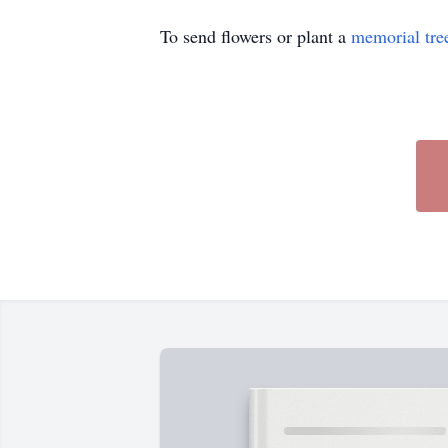
To send flowers or plant a
memorial tre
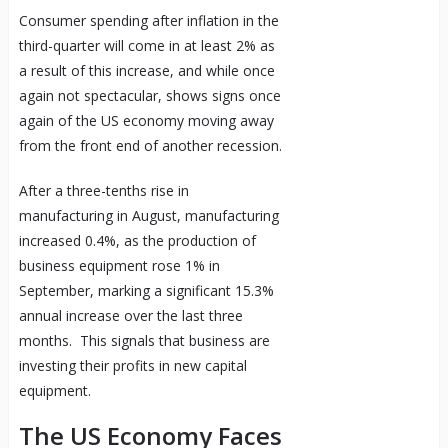
Consumer spending after inflation in the
third-quarter will come in at least 2% as
a result of this increase, and while once
again not spectacular, shows signs once
again of the US economy moving away
from the front end of another recession.
After a three-tenths rise in
manufacturing in August, manufacturing
increased 0.4%, as the production of
business equipment rose 1% in
September, marking a significant 15.3%
annual increase over the last three
months. This signals that business are
investing their profits in new capital
equipment.
The US Economy Faces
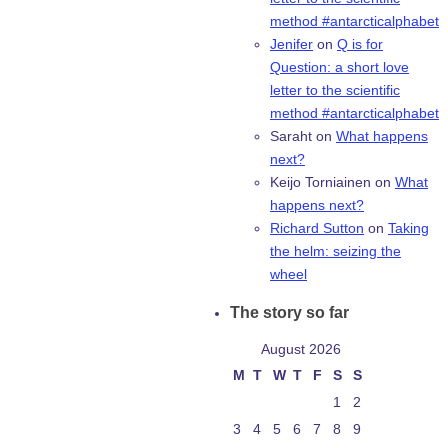
method #antarcticalphabet
Jenifer
on
Q is for
Question: a short love
letter to the scientific
method #antarcticalphabet
Saraht
on
What happens
next?
Keijo Torniainen
on
What
happens next?
Richard Sutton
on
Taking
the helm: seizing the
wheel
The story so far
August 2026
M
T
W
T
F
S
S
1
2
3
4
5
6
7
8
9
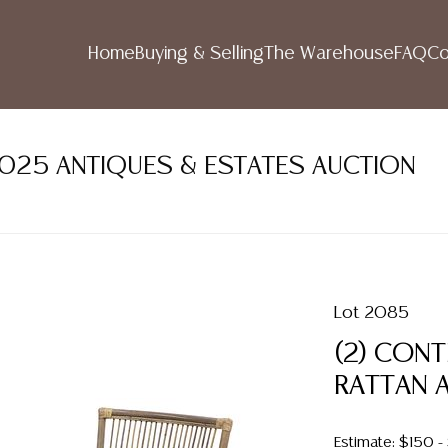
Home
Buying & Selling
The Warehouse
FAQ
Co
2025 ANTIQUES & ESTATES AUCTION
Lot 2085
(2) CON
RATTAN 
Estimate: $150 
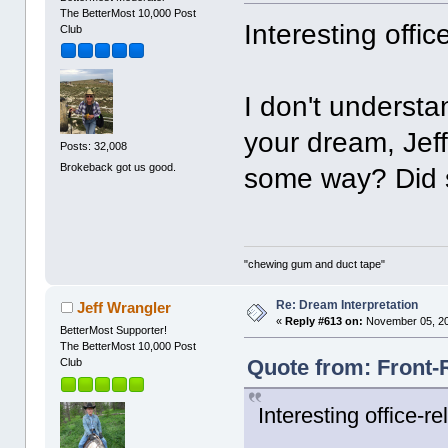
The BetterMost 10,000 Post
Interesting offi
Club
I don't underst
your dream, Jef
Posts: 32,008
Brokeback got us good.
some way? Did
"chewing gum and duct tape"
Re: Dream Interpretation
Jeff Wrangler
«
Reply #613 on:
November 05, 20
BetterMost Supporter!
The BetterMost 10,000 Post
Quote from: Front-
Club
Interesting office-r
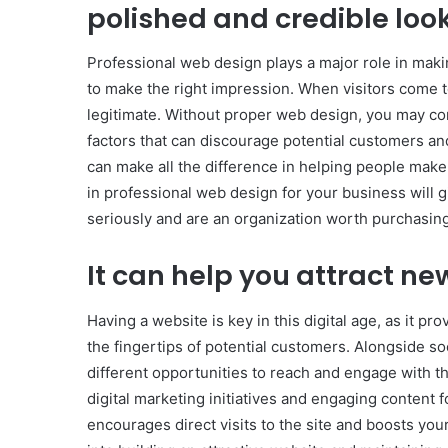
polished and credible loo
Professional web design plays a major role in maki
to make the right impression. When visitors come to
legitimate. Without proper web design, you may c
factors that can discourage potential customers a
can make all the difference in helping people make a
in professional web design for your business will g
seriously and are an organization worth purchasin
It can help you attract n
Having a website is key in this digital age, as it pr
the fingertips of potential customers. Alongside s
different opportunities to reach and engage with
digital marketing initiatives and engaging content f
encourages direct visits to the site and boosts you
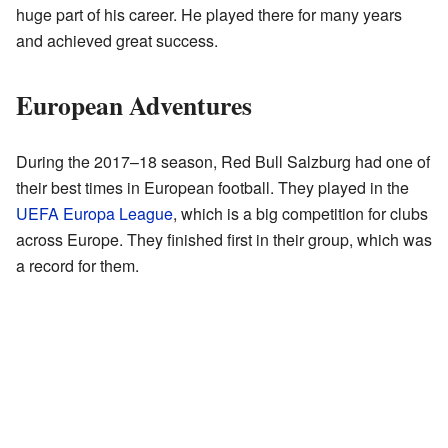
huge part of his career. He played there for many years
and achieved great success.
European Adventures
During the 2017–18 season, Red Bull Salzburg had one of
their best times in European football. They played in the
UEFA Europa League
, which is a big competition for clubs
across Europe. They finished first in their group, which was
a record for them.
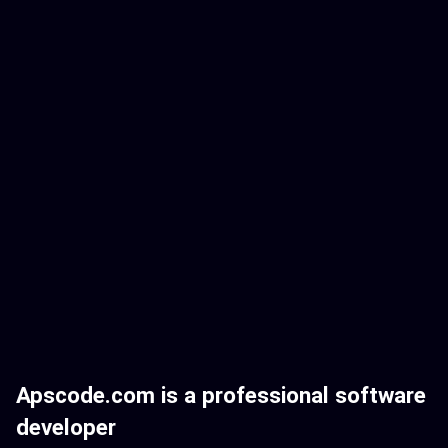
Apscode.com is a professional software
developer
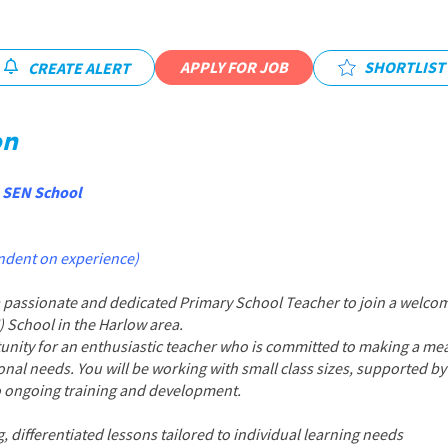
East Midlands
East of Engla
APPLY FOR JOB
SHORTLIST
CREATE ALERT
London
South East
on
South West
– SEN School
Wales
ndent on experience)
a passionate and dedicated Primary School Teacher to join a welco
) School in the Harlow area.
unity for an enthusiastic teacher who is committed to making a mean
ional needs. You will be working with small class sizes, supported 
to ongoing training and development.
, differentiated lessons tailored to individual learning needs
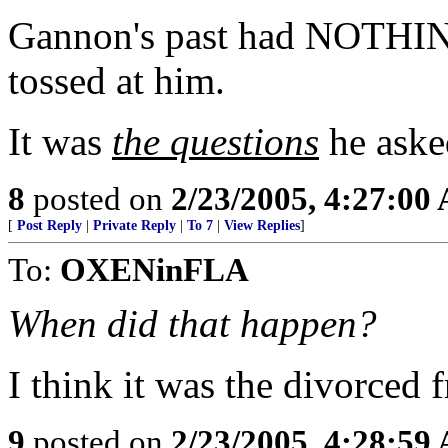
Gannon's past had NOTHIN
tossed at him.
It was
the questions
he aske
8
posted on
2/23/2005, 4:27:00
[
Post Reply
|
Private Reply
|
To 7
|
View Replies
]
To:
OXENinFLA
When did that happen?
I think it was the divorced 
9
posted on
2/23/2005, 4:28:59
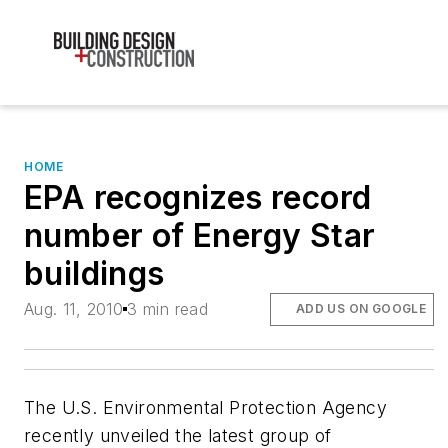
HOME
EPA recognizes record
number of Energy Star
buildings
Aug. 11, 2010
3 min read
ADD US ON GOOGLE
The U.S. Environmental Protection Agency
recently unveiled the latest group of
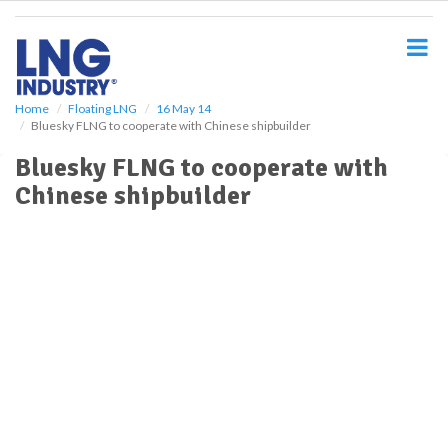
S
k
i
p
t
o
Home
Floating LNG
16 May 14
Bluesky FLNG to cooperate with Chinese shipbuilder
m
a
Bluesky FLNG to cooperate with
i
Chinese shipbuilder
n
c
o
n
t
e
n
t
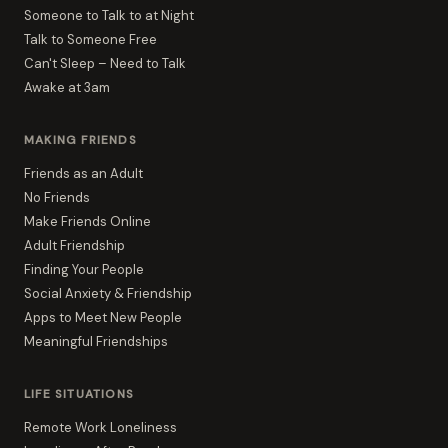
Someone to Talk to at Night
Talk to Someone Free
Can't Sleep – Need to Talk
Awake at 3am
MAKING FRIENDS
Friends as an Adult
No Friends
Make Friends Online
Adult Friendship
Finding Your People
Social Anxiety & Friendship
Apps to Meet New People
Meaningful Friendships
LIFE SITUATIONS
Remote Work Loneliness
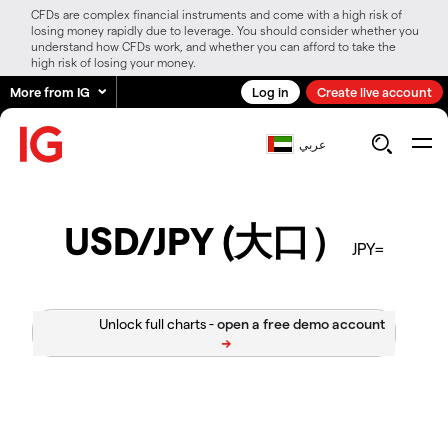
CFDs are complex financial instruments and come with a high risk of
losing money rapidly due to leverage. You should consider whether you
understand how CFDs work, and whether you can afford to take the
high risk of losing your money.
More from IG
Log in
Create live account
عربي
USD/JPY (大口）
JPY=
Unlock full charts -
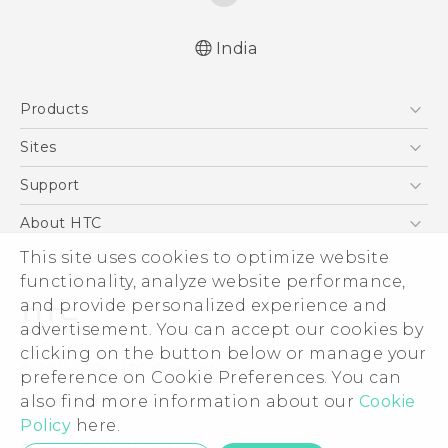
India
Quick start guide
Products
User manual
5G
Sites
Smartphones
HTC Dev
Support
Blockchain Phone
HTC Research
Support Center
About HTC
VIVE
Warranty Policy
This site uses cookies to optimize website
ESG
functionality, analyze website performance,
Investor
and provide personalized experience and
Privacy Policy
advertisement. You can accept our cookies by
Product Security
clicking on the button below or manage your
© 2011-2026 HTC Corporation
preference on Cookie Preferences. You can
Careers
also find more information about our
Cookie
Legal Terms
Security and Privacy Whitepaper
Policy
here.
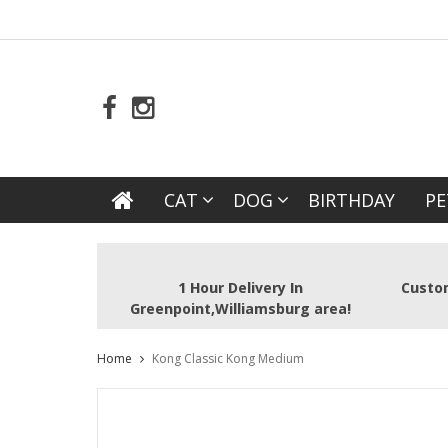
CAT
DOG
BIRTHDAY
PE
1 Hour Delivery In
Custom
Greenpoint,Williamsburg area!
Home
Kong Classic Kong Medium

○ ○ ○ ○ ○ ○ ○

● INSTRUCTIONS TO FOLLOW
Repeat the records verbatim, excluding pictures.

● RESULT FOR THIS EXERCISE
To send flowers or plant a
memorial tre
Consumer spending after inflation in the
third-quarter will come in at least 2% as
a result of this increase, and while once
again not spectacular, shows signs once
again of the US economy moving away
from the front end of another recession.
After a three-tenths rise in
manufacturing in August, manufacturing
increased 0.4%, as the production of
business equipment rose 1% in
September, marking a significant 15.3%
annual increase over the last three
months. This signals that business are
investing their profits in new capital
equipment.
The US Economy Faces
method #antarcticalphabet
Jenifer
on
Q is for
Question: a short love
letter to the scientific
method #antarcticalphabet
Saraht
on
What happens
next?
Keijo Torniainen
on
What
happens next?
Richard Sutton
on
Taking
the helm: seizing the
wheel
The story so far
August 2026
M
T
W
T
F
S
S
1
2
3
4
5
6
7
8
9
Home
Buying & Selling
The Warehouse
FAQ
Co
2025 ANTIQUES & ESTATES AUCTION
Lot 2085
(2) CON
RATTAN 
Estimate: $150 
The BetterMost 10,000 Post
Interesting offi
Club
I don't underst
your dream, Jef
Posts: 32,008
Brokeback got us good.
some way? Did
"chewing gum and duct tape"
Re: Dream Interpretation
Jeff Wrangler
«
Reply #613 on:
November 05, 20
BetterMost Supporter!
The BetterMost 10,000 Post
Quote from: Front-
Club
Interesting office-r
polished and credible loo
Professional web design plays a major role in maki
to make the right impression. When visitors come to
legitimate. Without proper web design, you may c
factors that can discourage potential customers a
can make all the difference in helping people make a
in professional web design for your business will g
seriously and are an organization worth purchasin
It can help you attract n
Having a website is key in this digital age, as it pr
the fingertips of potential customers. Alongside s
different opportunities to reach and engage with
digital marketing initiatives and engaging content f
encourages direct visits to the site and boosts you
huge part of his career. He played there for many years
and achieved great success.
European Adventures
During the 2017–18 season, Red Bull Salzburg had one of
their best times in European football. They played in the
UEFA Europa League
, which is a big competition for clubs
across Europe. They finished first in their group, which was
a record for them.
Apscode.com is a professional software
developer
East Midlands
East of Engla
APPLY FOR JOB
SHORTLIST
CREATE ALERT
London
South East
on
South West
– SEN School
Wales
ndent on experience)
a passionate and dedicated Primary School Teacher to join a welco
) School in the Harlow area.
unity for an enthusiastic teacher who is committed to making a mean
ional needs. You will be working with small class sizes, supported 
to ongoing training and development.
, differentiated lessons tailored to individual learning needs
Gannon's past had NOTHIN
tossed at him.
It was
the questions
he aske
8
posted on
2/23/2005, 4:27:00
[
Post Reply
|
Private Reply
|
To 7
|
View Replies
]
To:
OXENinFLA
When did that happen?
I think it was the divorced 
9
posted on
2/23/2005, 4:28:59
HOME
EPA recognizes record
number of Energy Star
buildings
Aug. 11, 2010
3 min read
ADD US ON GOOGLE
The U.S. Environmental Protection Agency
recently unveiled the latest group of
S
k
i
p
t
o
Home
Floating LNG
16 May 14
Bluesky FLNG to cooperate with Chinese shipbuilder
m
a
Bluesky FLNG to cooperate with
i
Chinese shipbuilder
n
c
o
n
t
e
n
t
Someone to Talk to at Night
Talk to Someone Free
Can't Sleep – Need to Talk
Awake at 3am
MAKING FRIENDS
Friends as an Adult
No Friends
Make Friends Online
Adult Friendship
Finding Your People
Social Anxiety & Friendship
Apps to Meet New People
Meaningful Friendships
LIFE SITUATIONS
Remote Work Loneliness
CFDs are complex financial instruments and come with a high risk of
losing money rapidly due to leverage. You should consider whether you
understand how CFDs work, and whether you can afford to take the
high risk of losing your money.
More from IG
Log in
Create live account
عربي
USD/JPY (大口）
JPY=
Unlock full charts -
India
Quick start guide
Products
User manual
5G
Sites
Smartphones
HTC Dev
Support
Blockchain Phone
HTC Research
Support Center
About HTC
VIVE
Warranty Policy
This site uses cookies to optimize website
ESG
functionality, analyze website performance,
Investor
and provide personalized experience and
Privacy Policy
advertisement. You can accept our cookies by
Product Security
clicking on the button below or manage your
© 2011-2026 HTC Corporation
preference on Cookie Preferences. You can
Careers
also find more information about our
Cookie
Legal Terms
Security and Privacy Whitepaper
Policy
here.
CAT
DOG
BIRTHDAY
PE
1 Hour Delivery In
Custom
Greenpoint,Williamsburg area!
Home
Kong Classic Kong Medium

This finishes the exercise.